Hierzu hat der erkennende Senat ausgeführt (2 Ob 198/08v):
„Es trifft wohl zu, dass der Oberste Gerichtshof in nach dem HeimAufG zu beurteilenden Fällen das Rechtsschutzinteresse des Leiters der Einrichtung an der Bekämpfung einer erstinstanzlichen Entscheidung, mit der eine freiheitsbeschränkende Maßnahme für unzulässig erklärt worden war, bejahte, obwohl die Maßnahme zur Zeit der rekursgerichtlichen Entscheidung über das Rechtsmittel (zufolge § 15 Abs 3 HeimAufG) nicht mehr aufrecht war (7 Ob 226/06w; 8 Ob 121/06m). Er berief sich dabei jeweils auf einschlägige Lehrmeinungen (Barth/Engel, Heimrecht [2004] § 16 HeimAufG Anm 8 mwN; Zierl, Heimrecht [2004] 165 f; Klaushofer, Heimaufenthaltsgesetz [HeimAufG]:
ein erster Überblick, ZfV 2004/1229, 590 [605]; Barth, Spezielle Fragen zum Gerichtsverfahren nach HeimAufG, RZ 2006, 2 [9]; vgl nunmehr auch Strickmann, Heimaufenthaltsrecht [2008] 157 f) und hob das dem Einrichtungsleiter in § 11 Abs 1 HeimAufG eingeräumte Antragsrecht hervor.

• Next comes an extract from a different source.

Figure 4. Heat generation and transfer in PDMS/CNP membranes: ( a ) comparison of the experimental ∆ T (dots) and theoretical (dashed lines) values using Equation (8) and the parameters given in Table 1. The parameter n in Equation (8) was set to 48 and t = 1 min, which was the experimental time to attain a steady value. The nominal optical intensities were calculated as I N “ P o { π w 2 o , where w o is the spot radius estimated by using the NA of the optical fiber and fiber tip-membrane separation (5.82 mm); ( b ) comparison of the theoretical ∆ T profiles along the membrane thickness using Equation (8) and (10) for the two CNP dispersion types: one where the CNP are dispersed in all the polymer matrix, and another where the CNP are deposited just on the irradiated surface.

Die Grundlage dieser Beurteilung bildeten jedoch ausschließlich die speziellen Verfahrensvorschriften des HeimAufG, weshalb aus den zitierten Entscheidungen für den Anwendungsbereich des UbG keine neuen Erkenntnisse zu gewinnen sind.

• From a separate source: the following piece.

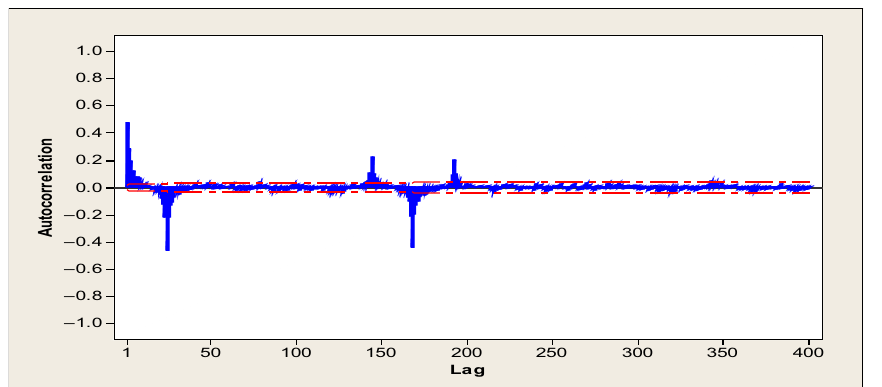
ACF of the Egyptian consumption after the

Dies gilt ebenso für die zu diesem Thema jüngst ergangene Entscheidung 8 Ob 46/08k, in welcher der Oberste Gerichtshof in einer Heimaufenthaltssache die an ihn herangetragene Frage, ob die Rechtsprechung zum fehlenden Rechtsschutzinteresse des Abteilungsleiters nach dem UbG auf die Rekurslegitimation des Einrichtungsleiters nach dem HeimAufG übertragbar sei, aus verfahrensrechtlichen Erwägungen unbeantwortet ließ."
Schließlich argumentiert die Rechtsmittelwerberin, die Erwägungen des Obersten Gerichtshofs zur Unterbringung als solcher seien auf die Beurteilung der Zulässigkeit einzelner Maßnahmen, mit denen die Bewegungsfreiheit einer rechtmäßig untergebrachten Person gemäß § 33 UbG beschränkt werde, nicht ohne weiteres übertragbar. Dem ist zu entgegnen, dass nach ständiger oberstgerichtlicher Rechtsprechung dem Abteilungsleiter im Verfahren nach dem UbG nach Aufhebung der Unterbringungsmaßnahmen und Ablauf der Frist, für die die strittigen Maßnahmen als zulässig erklärt worden waren, die Rechtsmittelbefugnis auch dann nicht zukommt, wenn es um die Zulässigkeit einzelner freiheitsbeschränkender Maßnahmen geht (4 Ob 576/94; 1 Ob 70/08p; 2 Ob 198/08v).
Der Revisionsrekurs ist daher zurückzuweisen.